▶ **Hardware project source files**

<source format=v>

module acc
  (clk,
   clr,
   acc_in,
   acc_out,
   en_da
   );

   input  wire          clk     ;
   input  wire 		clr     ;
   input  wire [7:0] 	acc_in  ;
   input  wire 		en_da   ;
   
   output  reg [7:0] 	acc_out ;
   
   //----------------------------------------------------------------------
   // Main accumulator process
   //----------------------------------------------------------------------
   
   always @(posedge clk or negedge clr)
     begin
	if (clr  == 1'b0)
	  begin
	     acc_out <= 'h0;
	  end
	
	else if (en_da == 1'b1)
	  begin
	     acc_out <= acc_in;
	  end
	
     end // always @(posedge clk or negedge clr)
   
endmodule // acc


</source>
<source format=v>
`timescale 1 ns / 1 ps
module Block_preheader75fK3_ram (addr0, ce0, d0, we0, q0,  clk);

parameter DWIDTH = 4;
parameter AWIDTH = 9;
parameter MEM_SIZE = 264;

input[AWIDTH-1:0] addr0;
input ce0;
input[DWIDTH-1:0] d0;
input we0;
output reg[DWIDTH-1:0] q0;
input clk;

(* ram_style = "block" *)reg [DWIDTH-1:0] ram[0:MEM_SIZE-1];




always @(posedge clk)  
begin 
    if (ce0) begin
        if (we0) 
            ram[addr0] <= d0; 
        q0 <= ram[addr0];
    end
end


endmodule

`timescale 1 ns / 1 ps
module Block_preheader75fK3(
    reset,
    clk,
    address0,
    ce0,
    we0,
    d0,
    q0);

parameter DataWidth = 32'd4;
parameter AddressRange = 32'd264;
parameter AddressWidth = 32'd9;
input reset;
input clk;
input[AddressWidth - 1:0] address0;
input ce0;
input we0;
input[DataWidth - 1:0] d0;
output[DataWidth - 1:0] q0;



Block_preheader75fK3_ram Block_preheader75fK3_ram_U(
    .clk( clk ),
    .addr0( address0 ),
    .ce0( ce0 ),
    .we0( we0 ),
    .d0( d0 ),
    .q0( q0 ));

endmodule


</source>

--

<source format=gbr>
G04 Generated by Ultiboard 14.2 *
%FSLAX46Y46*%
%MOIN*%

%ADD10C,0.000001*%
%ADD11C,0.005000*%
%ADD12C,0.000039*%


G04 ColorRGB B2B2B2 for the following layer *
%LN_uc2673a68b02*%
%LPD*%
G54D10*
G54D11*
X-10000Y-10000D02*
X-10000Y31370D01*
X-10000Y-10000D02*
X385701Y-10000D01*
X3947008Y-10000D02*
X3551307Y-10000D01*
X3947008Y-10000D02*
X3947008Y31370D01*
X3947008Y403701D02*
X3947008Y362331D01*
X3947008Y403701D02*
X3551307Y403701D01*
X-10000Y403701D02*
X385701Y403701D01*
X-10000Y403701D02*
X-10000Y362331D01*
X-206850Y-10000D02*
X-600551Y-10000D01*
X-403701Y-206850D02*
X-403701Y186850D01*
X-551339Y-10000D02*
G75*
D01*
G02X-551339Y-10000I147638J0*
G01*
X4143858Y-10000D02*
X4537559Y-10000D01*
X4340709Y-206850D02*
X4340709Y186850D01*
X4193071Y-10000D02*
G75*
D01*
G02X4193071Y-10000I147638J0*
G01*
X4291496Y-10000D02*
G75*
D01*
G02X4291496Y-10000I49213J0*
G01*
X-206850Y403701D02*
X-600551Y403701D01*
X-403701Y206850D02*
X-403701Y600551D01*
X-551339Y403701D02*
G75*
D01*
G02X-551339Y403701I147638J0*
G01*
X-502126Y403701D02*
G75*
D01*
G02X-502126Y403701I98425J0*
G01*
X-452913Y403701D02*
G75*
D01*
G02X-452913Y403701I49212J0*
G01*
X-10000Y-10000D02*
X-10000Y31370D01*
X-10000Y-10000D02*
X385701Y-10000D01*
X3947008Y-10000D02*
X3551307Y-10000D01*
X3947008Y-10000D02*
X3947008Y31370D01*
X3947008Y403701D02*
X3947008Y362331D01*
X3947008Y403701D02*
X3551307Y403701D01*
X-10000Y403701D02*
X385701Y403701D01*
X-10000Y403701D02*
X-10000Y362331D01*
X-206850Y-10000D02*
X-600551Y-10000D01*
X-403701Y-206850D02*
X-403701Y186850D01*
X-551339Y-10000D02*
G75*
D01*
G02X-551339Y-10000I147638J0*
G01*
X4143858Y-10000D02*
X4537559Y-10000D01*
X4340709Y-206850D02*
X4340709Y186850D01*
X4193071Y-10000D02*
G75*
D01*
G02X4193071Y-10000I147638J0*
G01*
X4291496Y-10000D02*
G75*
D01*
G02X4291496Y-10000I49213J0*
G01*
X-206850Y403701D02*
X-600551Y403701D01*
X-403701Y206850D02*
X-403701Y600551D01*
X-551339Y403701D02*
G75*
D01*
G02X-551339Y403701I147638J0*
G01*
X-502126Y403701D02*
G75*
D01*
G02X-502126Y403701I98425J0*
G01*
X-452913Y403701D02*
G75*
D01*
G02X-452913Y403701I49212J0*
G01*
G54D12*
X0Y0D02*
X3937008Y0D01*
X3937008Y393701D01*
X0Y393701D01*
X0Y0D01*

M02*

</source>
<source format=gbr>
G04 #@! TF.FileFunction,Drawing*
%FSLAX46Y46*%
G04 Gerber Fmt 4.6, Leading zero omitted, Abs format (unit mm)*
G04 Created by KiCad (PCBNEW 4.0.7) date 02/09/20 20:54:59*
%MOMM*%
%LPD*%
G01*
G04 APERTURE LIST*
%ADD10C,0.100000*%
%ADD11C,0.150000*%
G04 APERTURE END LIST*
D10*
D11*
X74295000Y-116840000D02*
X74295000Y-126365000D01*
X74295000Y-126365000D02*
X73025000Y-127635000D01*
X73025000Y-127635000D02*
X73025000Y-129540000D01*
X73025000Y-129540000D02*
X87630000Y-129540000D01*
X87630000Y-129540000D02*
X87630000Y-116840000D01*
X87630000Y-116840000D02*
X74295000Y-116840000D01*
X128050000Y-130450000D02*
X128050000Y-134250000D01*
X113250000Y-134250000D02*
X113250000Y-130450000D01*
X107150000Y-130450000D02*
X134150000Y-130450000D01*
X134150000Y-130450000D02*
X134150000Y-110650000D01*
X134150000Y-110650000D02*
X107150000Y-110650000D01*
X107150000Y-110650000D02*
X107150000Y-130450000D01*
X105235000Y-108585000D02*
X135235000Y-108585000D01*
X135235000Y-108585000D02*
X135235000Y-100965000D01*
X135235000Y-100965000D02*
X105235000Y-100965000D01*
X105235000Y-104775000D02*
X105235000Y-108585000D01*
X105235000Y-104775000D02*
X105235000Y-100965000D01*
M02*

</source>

▶ **TO DO**
Would you filter the entries above and keep each line that has the word "output"?

▶ **SOLUTION**
   output  reg [7:0] 	acc_out ;
output reg[DWIDTH-1:0] q0;
output[DataWidth - 1:0] q0;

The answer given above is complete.